September 6, 2008

Redeeming Qualities of Violence?

Totally off topic, but what the hell - I'm entitled to indulge every once in awhile. Regular readers may remember that I'm a bit of a horror film fan. I finally got around to watching The Texas Chainsaw Massacre: The Beginning last night. I'd been avoiding it because I figured it would be bad and I'm a fan of the original. It wasn't great but managed to be at least somewhat better than I thought it would be. So here is my question: can the depiction of graphic violence for the sake of violence have any real merit?

I'll admit that I found the film entertaining. I wouldn't recommend it, and I have no need to see it again, but it wasn't a terrible way to waste an evening. Is this enough to redeem what was a brutal and nasty film?

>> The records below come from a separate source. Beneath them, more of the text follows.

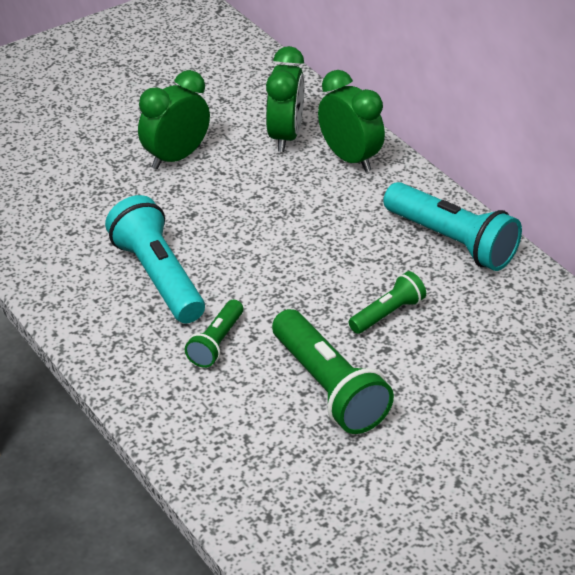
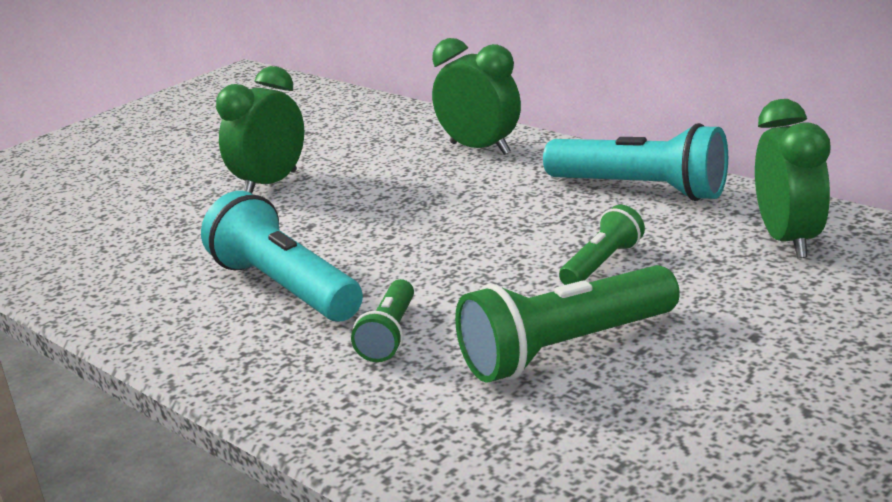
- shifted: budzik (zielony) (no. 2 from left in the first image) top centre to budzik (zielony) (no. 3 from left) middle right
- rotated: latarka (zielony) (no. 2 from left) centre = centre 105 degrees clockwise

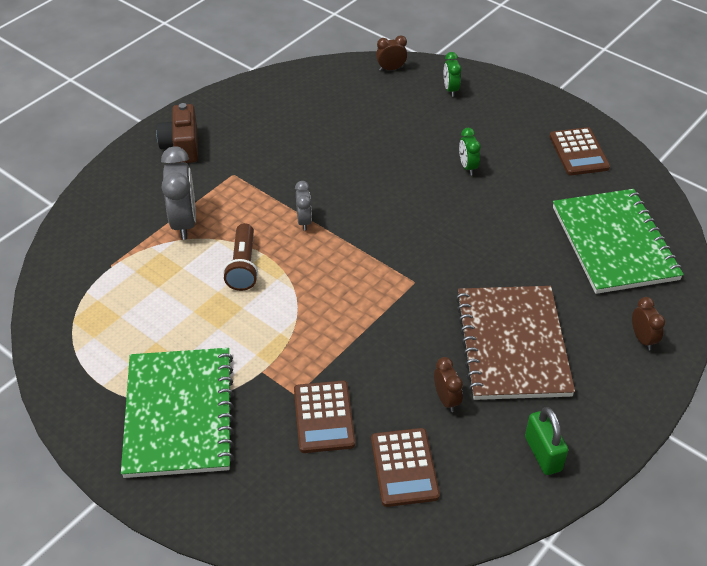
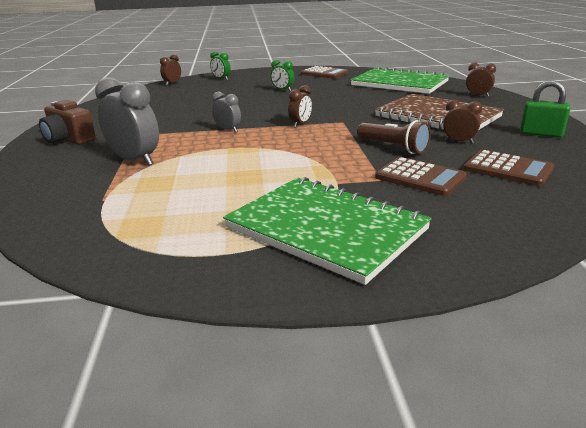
- shifted: latarka (brązowy) centre to top right
- new: budzik (brązowy) (no. 2 from left) top centre

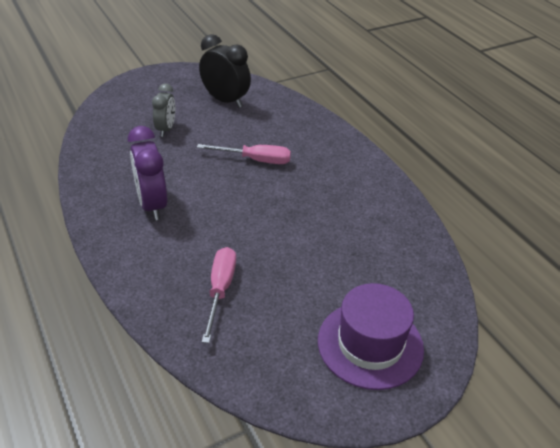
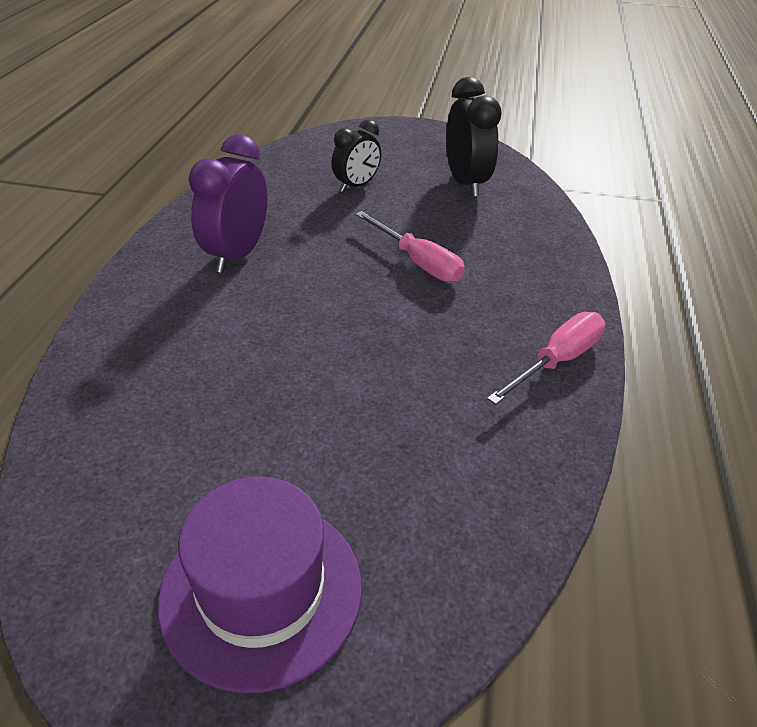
- repainted: budzik (szary) top left to budzik (czarny) (no. 1 from left) top centre
- shifted: śrubokręt (różowy) (no. 1 from left in the first image) centre to śrubokręt (różowy) (no. 2 from left) middle right

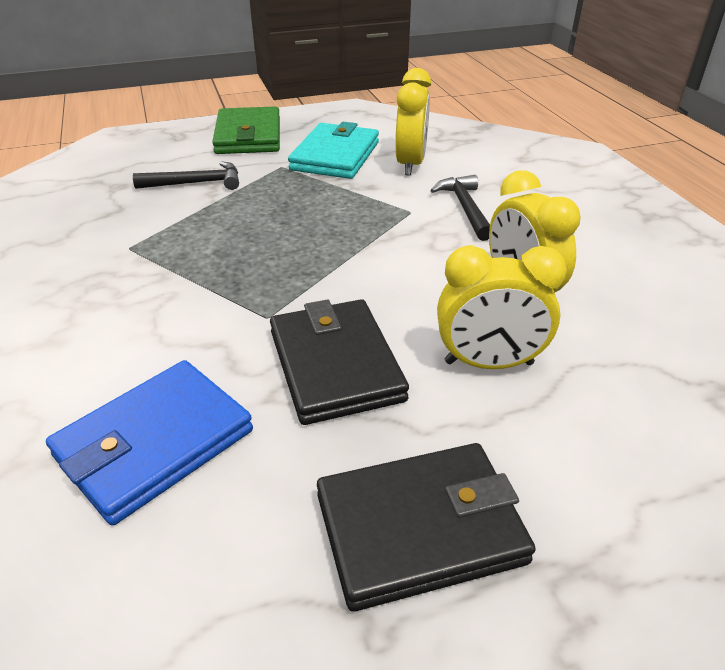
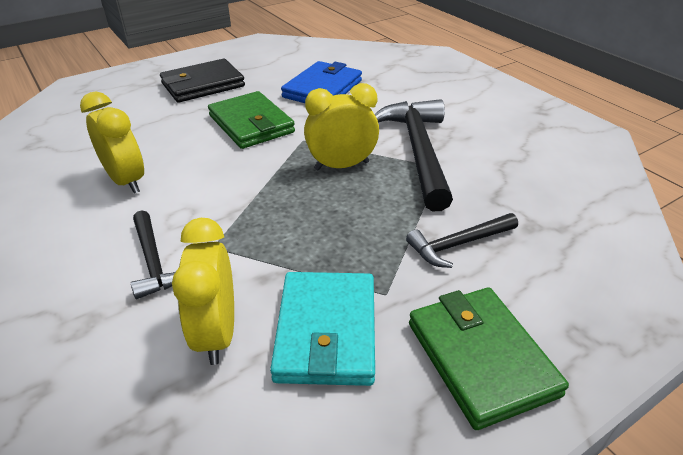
- repainted: portfel (czarny) (no. 1 from left) centre to portfel (zielony) (no. 1 from left) top centre
- shifted: budzik (żółty) (no. 2 from left in the first image) middle right to budzik (żółty) (no. 3 from left) top centre
- new: młotek (czarny) (no. 2 from left) centre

I could try to argue artistic merit and claim that the film needs no social merit because it functions as art. This seems a bit week in this particular case. I have seen many films which were far more violent and disturbing but that genuinely worked as art. This wasn't really up to the standard where it could be considered art.

Did it have any cathartic value? No, not really. The violence was sufficiently predictable and over-the-top that it didn't really accomplish anything emotional. Or maybe I'm just thoroughly desensitized by now.

Maybe movies like this do not need to have any social merit, any redeeming qualities. Maybe the fact that someone finds them entertaining is enough. I don't know. I do not mind graphic violence when I feel that there is some point to it. In the absence of any such point, it seems to accomplish little more than desensitization. I'm not sure this is a good thing.